▸ Record excerpts

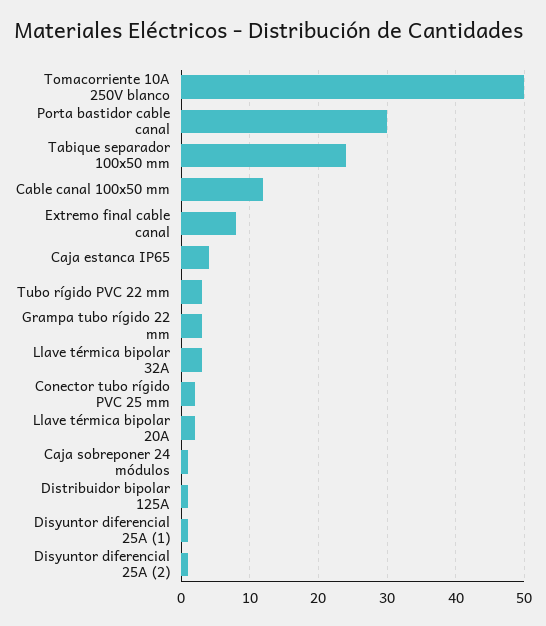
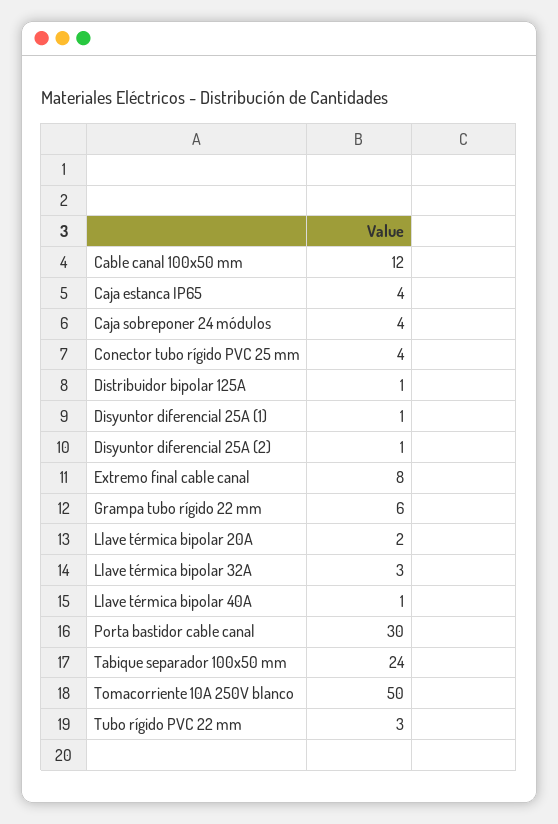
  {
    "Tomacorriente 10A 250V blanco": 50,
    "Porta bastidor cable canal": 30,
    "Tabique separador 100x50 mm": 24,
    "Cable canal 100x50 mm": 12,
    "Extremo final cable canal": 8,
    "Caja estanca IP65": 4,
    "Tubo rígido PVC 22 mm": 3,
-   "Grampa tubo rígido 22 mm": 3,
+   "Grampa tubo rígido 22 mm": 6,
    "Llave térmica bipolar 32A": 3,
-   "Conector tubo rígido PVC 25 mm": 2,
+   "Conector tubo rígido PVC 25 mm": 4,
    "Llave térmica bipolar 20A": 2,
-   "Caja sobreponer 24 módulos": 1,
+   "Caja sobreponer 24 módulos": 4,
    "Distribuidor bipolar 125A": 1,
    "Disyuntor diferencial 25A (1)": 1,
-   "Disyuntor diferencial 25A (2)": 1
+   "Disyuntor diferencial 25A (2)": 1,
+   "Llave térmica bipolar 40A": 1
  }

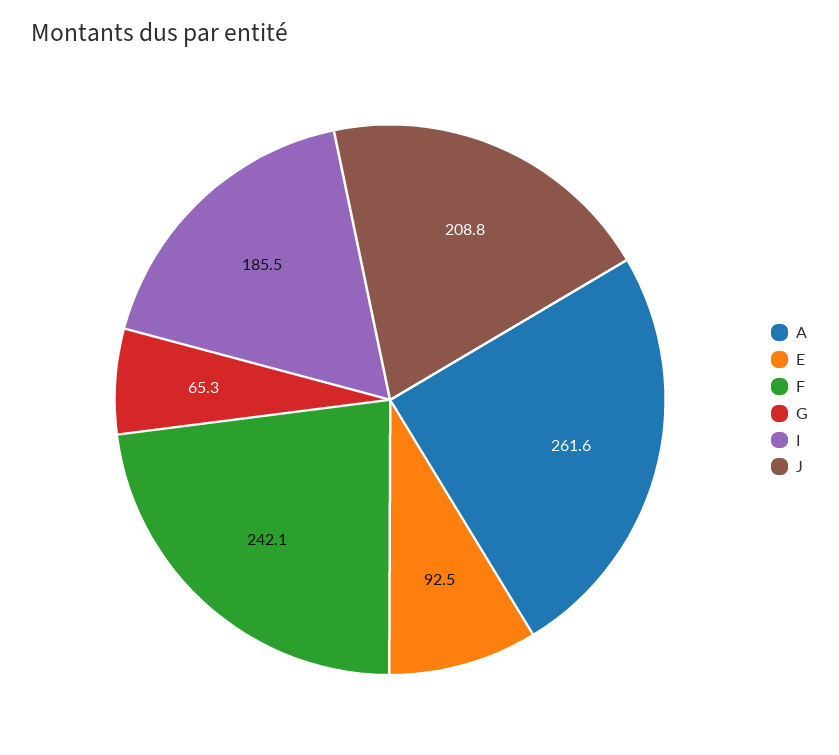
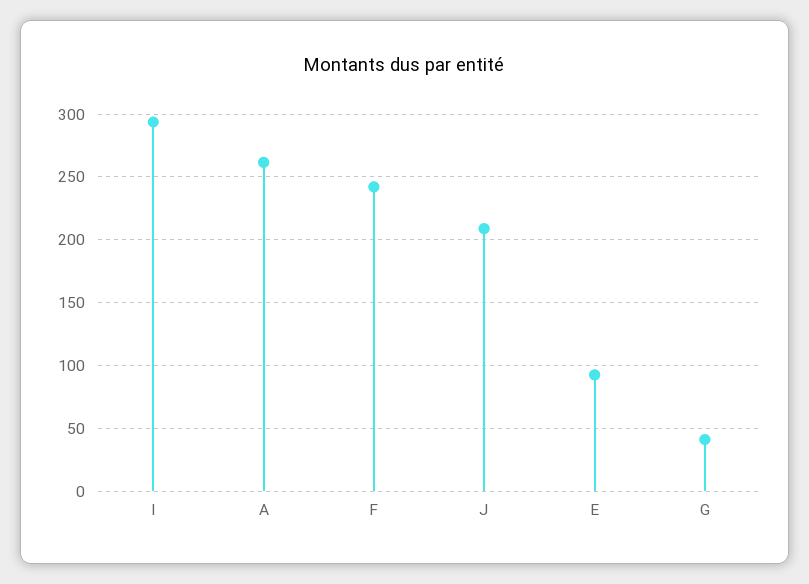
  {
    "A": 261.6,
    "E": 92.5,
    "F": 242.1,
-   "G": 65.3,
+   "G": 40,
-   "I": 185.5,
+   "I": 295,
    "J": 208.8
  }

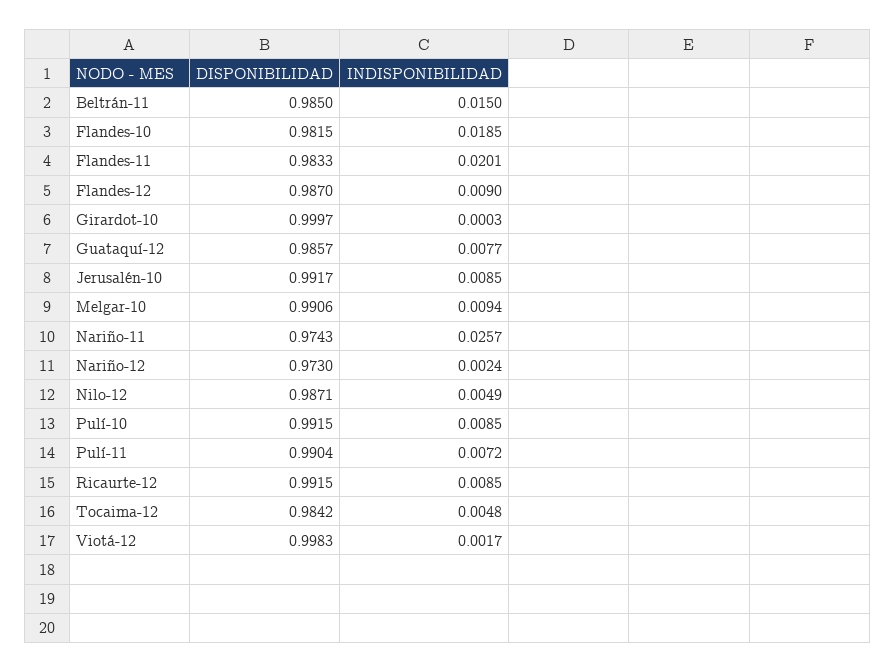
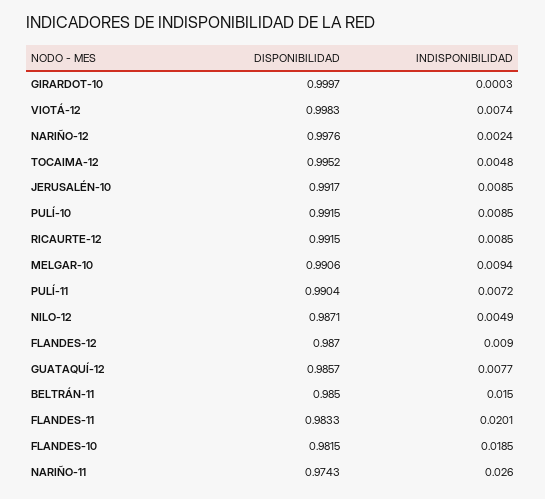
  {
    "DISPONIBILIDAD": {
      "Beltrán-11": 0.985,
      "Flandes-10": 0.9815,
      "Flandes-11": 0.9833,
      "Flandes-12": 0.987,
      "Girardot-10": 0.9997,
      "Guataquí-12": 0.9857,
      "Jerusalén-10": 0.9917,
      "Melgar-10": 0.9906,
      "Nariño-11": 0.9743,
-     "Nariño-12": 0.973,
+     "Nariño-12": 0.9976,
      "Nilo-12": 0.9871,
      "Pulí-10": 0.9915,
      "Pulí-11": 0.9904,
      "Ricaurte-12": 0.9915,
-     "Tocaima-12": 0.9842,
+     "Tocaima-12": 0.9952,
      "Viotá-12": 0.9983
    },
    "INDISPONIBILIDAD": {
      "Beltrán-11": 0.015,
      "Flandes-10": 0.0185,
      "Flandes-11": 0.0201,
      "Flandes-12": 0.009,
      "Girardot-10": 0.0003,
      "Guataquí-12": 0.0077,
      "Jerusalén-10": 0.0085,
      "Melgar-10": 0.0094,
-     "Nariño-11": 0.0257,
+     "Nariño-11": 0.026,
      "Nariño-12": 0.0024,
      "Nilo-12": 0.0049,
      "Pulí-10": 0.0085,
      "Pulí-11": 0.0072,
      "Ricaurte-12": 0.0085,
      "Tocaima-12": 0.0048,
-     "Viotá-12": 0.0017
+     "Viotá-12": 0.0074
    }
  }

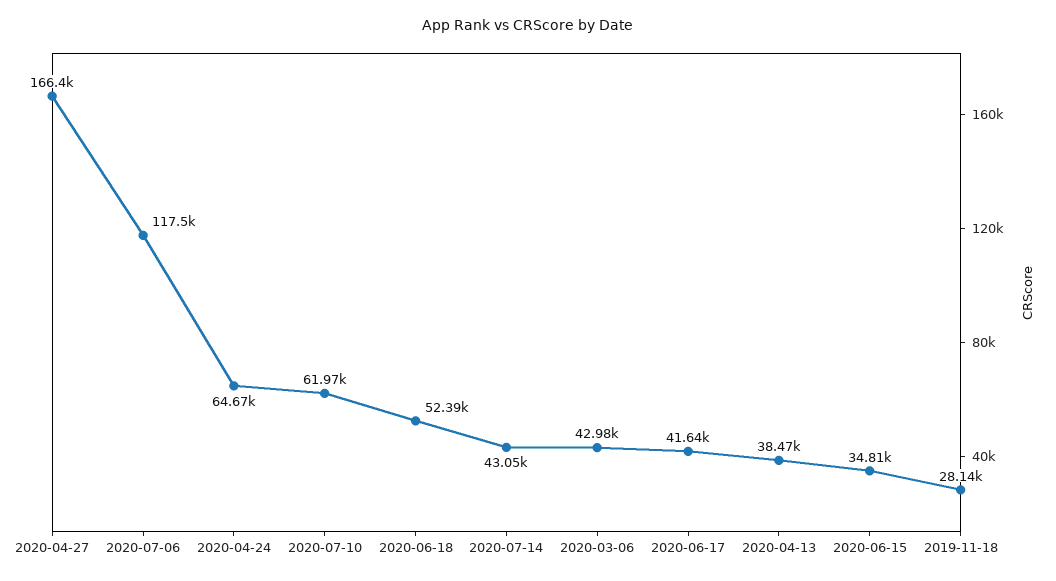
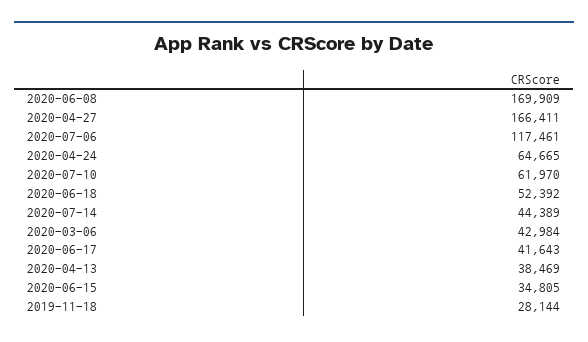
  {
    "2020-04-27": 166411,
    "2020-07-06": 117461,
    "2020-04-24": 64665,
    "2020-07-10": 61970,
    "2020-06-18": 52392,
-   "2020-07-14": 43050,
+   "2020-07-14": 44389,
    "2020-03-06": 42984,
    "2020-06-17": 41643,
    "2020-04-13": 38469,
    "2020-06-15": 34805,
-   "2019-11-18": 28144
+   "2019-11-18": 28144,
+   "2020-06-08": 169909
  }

▸ Action item
Reproduce every record above exactly as given, excluding pictures from the result.

▸ Solution for this problem
  {
    "Tomacorriente 10A 250V blanco": 50,
    "Porta bastidor cable canal": 30,
    "Tabique separador 100x50 mm": 24,
    "Cable canal 100x50 mm": 12,
    "Extremo final cable canal": 8,
    "Caja estanca IP65": 4,
    "Tubo rígido PVC 22 mm": 3,
-   "Grampa tubo rígido 22 mm": 3,
+   "Grampa tubo rígido 22 mm": 6,
    "Llave térmica bipolar 32A": 3,
-   "Conector tubo rígido PVC 25 mm": 2,
+   "Conector tubo rígido PVC 25 mm": 4,
    "Llave térmica bipolar 20A": 2,
-   "Caja sobreponer 24 módulos": 1,
+   "Caja sobreponer 24 módulos": 4,
    "Distribuidor bipolar 125A": 1,
    "Disyuntor diferencial 25A (1)": 1,
-   "Disyuntor diferencial 25A (2)": 1
+   "Disyuntor diferencial 25A (2)": 1,
+   "Llave térmica bipolar 40A": 1
  }

  {
    "A": 261.6,
    "E": 92.5,
    "F": 242.1,
-   "G": 65.3,
+   "G": 40,
-   "I": 185.5,
+   "I": 295,
    "J": 208.8
  }

  {
    "DISPONIBILIDAD": {
      "Beltrán-11": 0.985,
      "Flandes-10": 0.9815,
      "Flandes-11": 0.9833,
      "Flandes-12": 0.987,
      "Girardot-10": 0.9997,
      "Guataquí-12": 0.9857,
      "Jerusalén-10": 0.9917,
      "Melgar-10": 0.9906,
      "Nariño-11": 0.9743,
-     "Nariño-12": 0.973,
+     "Nariño-12": 0.9976,
      "Nilo-12": 0.9871,
      "Pulí-10": 0.9915,
      "Pulí-11": 0.9904,
      "Ricaurte-12": 0.9915,
-     "Tocaima-12": 0.9842,
+     "Tocaima-12": 0.9952,
      "Viotá-12": 0.9983
    },
    "INDISPONIBILIDAD": {
      "Beltrán-11": 0.015,
      "Flandes-10": 0.0185,
      "Flandes-11": 0.0201,
      "Flandes-12": 0.009,
      "Girardot-10": 0.0003,
      "Guataquí-12": 0.0077,
      "Jerusalén-10": 0.0085,
      "Melgar-10": 0.0094,
-     "Nariño-11": 0.0257,
+     "Nariño-11": 0.026,
      "Nariño-12": 0.0024,
      "Nilo-12": 0.0049,
      "Pulí-10": 0.0085,
      "Pulí-11": 0.0072,
      "Ricaurte-12": 0.0085,
      "Tocaima-12": 0.0048,
-     "Viotá-12": 0.0017
+     "Viotá-12": 0.0074
    }
  }

  {
    "2020-04-27": 166411,
    "2020-07-06": 117461,
    "2020-04-24": 64665,
    "2020-07-10": 61970,
    "2020-06-18": 52392,
-   "2020-07-14": 43050,
+   "2020-07-14": 44389,
    "2020-03-06": 42984,
    "2020-06-17": 41643,
    "2020-04-13": 38469,
    "2020-06-15": 34805,
-   "2019-11-18": 28144
+   "2019-11-18": 28144,
+   "2020-06-08": 169909
  }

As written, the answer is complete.